Elliott’s relationship with James Beckwith had been cemented by years of steady financial support and wise counsel. Elliott had never once asked for a favor, even when Beckwith became a powerful force on the Armed Services Committee during his second term in the Senate. That was all about to change.
One of his aides knocked gently at the door. His phalanx of aides was drawn from the ranks of the Special Forces. Mark Calahan was like all the others. He was six feet in height—tall enough to be imposing but not so tall as to dwarf Elliott—short dark hair, dark eyes, clean-shaven, dark suit and tie. Each carried a .45 automatic at all times. Elliott had made many enemies along with his millions, and he never set foot in public without protection.
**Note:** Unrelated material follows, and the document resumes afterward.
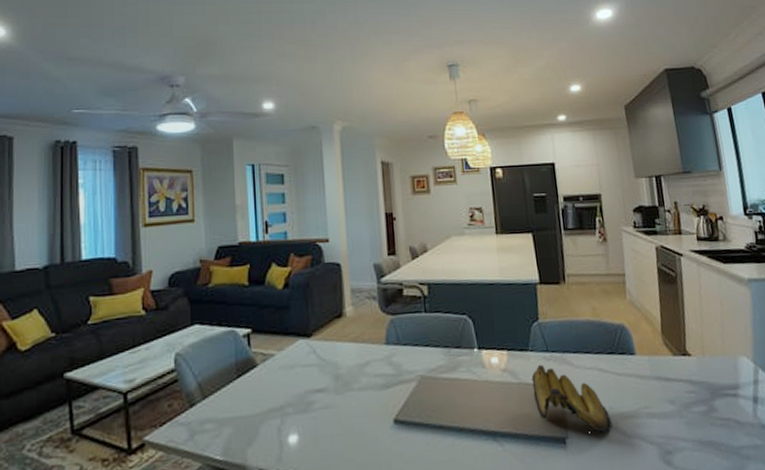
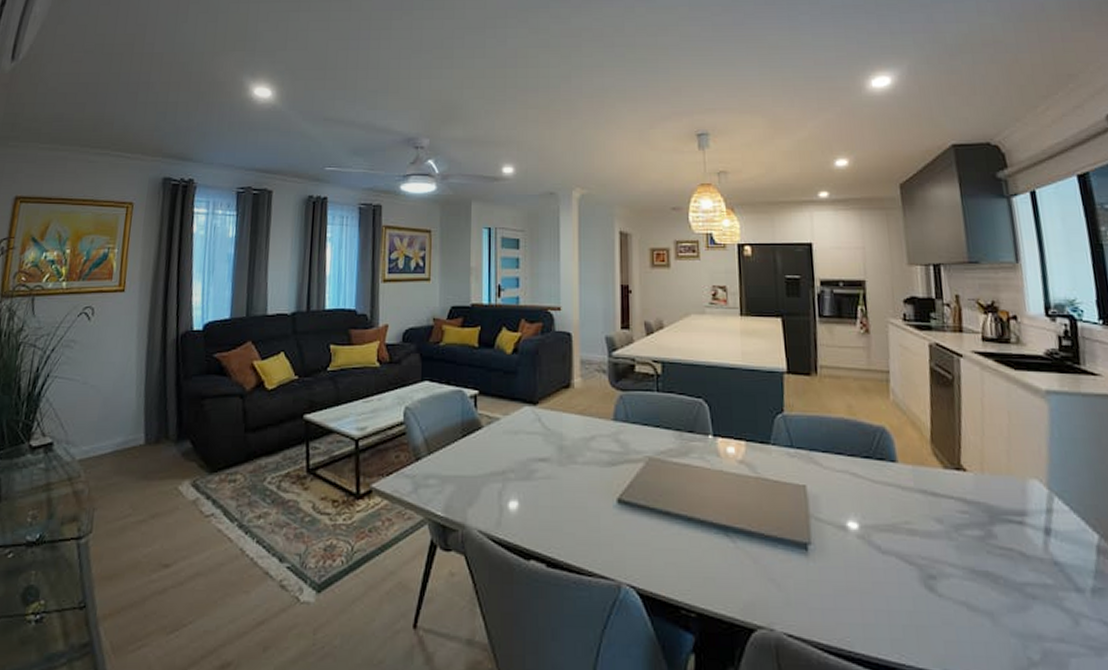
banana bunch: present [531,364,612,433] -> none [772,460,864,545]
“The car is here, Mr. Elliott.”
“I’ll be down in a minute.”
The aide nodded and silently withdrew. Elliott drifted closer to the fire and finished the last of his whiskey. He didn’t like being sent for. He would leave when he was ready to leave, not when Paul Vandenberg told him. Vandenberg would still be selling life insurance if it weren’t for Elliott. And as for Beckwith, he would have been an unknown San Francisco lawyer, living in Redwood City instead of the White House. They both could wait.